Selain anak-anak, posyandu sebenarnya bisa memberikan pelayanan kepada orang lanjut usia (lansia) yang jumlahnya semakin tahun terus meningkat seiring peningkatan usia harapan hidup.
"Posyandu punya potensi untuk itu, termasuk juga pelayanan kepada pasangan usia subur yang sekarang jumlahnya mencapai 45 juta orang," kata Sonny H.Harmadi, Kepala Lembaga Demografi Universitas Indonesia.
Kader berkualitas
Tantangan yang dihadapi posyandu di zaman modern ini tentu tidak ringan. Salah satunya adalah mencari kader yang berkualitas. "Kader seharusnya memiliki kapasitas untuk membantu masyarakat," kata Hadiat.
Meski bersifat sukarela, namun Sonny menilai para kader seharusnya mendapatkan apresiasi yang layak dari masyarakat. "Kadang-kadang orang tidak membutuhkan uang tetapi perasaan dihargai," ujarnya.
Namun tantangan posyandu di perkotaan tentu berbeda dengan di pedesaan. "Seiring dengan meningkatnya urbanisasi kini makin banyak posyandu di kota-kota. Ini tentu lebih sulit karena segala sesuatu dihargai dengan uang,"" katanya.

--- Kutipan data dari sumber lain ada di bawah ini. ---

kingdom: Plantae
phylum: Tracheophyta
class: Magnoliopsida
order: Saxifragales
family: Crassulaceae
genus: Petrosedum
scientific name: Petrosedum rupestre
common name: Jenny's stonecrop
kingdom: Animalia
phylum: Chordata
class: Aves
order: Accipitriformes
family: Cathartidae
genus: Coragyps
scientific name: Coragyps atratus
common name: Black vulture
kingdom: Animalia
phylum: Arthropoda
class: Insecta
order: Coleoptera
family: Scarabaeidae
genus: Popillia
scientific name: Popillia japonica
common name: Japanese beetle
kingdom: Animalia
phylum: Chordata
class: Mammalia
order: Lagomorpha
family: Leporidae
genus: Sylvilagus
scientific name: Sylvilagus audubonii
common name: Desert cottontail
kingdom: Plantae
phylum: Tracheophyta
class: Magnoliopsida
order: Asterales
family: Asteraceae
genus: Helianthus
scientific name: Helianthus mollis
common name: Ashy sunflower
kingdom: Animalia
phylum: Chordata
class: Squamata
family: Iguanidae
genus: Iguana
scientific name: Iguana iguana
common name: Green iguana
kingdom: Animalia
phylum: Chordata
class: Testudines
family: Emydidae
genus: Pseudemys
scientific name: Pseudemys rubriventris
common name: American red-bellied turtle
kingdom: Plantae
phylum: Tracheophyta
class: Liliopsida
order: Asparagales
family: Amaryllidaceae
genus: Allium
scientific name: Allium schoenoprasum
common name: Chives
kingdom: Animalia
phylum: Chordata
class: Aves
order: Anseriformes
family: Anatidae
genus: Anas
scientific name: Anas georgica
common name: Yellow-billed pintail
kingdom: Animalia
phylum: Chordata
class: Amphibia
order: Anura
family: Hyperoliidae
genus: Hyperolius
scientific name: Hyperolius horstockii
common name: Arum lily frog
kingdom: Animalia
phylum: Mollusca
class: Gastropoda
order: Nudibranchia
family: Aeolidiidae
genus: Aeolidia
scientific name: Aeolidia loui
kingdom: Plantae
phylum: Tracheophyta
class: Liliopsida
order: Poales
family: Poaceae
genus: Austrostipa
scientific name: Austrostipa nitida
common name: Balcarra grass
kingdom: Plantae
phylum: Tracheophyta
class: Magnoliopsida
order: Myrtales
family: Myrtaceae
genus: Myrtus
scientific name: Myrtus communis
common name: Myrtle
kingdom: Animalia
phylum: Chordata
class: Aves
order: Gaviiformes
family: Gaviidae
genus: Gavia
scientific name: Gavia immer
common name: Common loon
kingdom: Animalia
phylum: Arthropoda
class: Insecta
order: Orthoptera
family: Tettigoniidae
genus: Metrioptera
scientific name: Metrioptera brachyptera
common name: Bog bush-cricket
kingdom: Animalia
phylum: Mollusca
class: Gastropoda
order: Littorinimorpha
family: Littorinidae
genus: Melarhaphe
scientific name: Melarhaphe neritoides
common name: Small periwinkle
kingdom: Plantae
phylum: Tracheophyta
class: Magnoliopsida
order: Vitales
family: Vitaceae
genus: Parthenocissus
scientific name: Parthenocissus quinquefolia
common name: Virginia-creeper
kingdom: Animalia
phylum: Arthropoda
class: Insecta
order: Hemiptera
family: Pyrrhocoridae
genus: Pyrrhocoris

Posyandu yang dulu digagas oleh Prof.Wijoyo Nitisastro, sebenarnya adalah program berbasis masyarakat yang sangat unik dan khas Indonesia. Menurut Devy Yheanne, head of corporate affair Kraft Foods, tidak ada negara lain yang memiliki program seperti posyandu.
"Program penguatan posyandu merupakan CSR Kraft Foods di Indonesia . Ketika kami melakukan sharing dengan tim Kraft global mengenai hal ini, mereka kagum dengan adanya kader posyandu yang bekerja sukarela," kata Devy.
Menurut pengalaman di lapangan, Evie mengatakan para kader posyandu membutuhkan dukungan dari tokoh masyarakat atau pemuka agama untuk mempromosikan posyandu. "Di beberapa posyandu yang kami bina cara itu cukup berhasil," katanya.
Upaya lain untuk meningkatkan minat masyarakat ke posyandu adalah membuat program Posyandu Plus. Bentuknya bisa melakukan pemberian makanan tambahan, melakukan ceramah gizi dan kesehatan, atau mengadakan Pendidikan Anak Usia Dini.
Dalam program penguatan posyandu yang dilakukan Kraft Foods bersama Save the Children, kader posyandu di beberapa wilayah di Jawa Barat mendapatkan pelatihan seputar kesehatan dan perkembangan anak dan gizi. Para kader juga mendapatkan pengajaran mengenai pembuatan makanan sehat dengan menggunakan bahan lokal dan murah. Upaya-upaya peningkatan kualitas sumber daya kader posyandu juga dilakukan oleh beberapa perusahaan.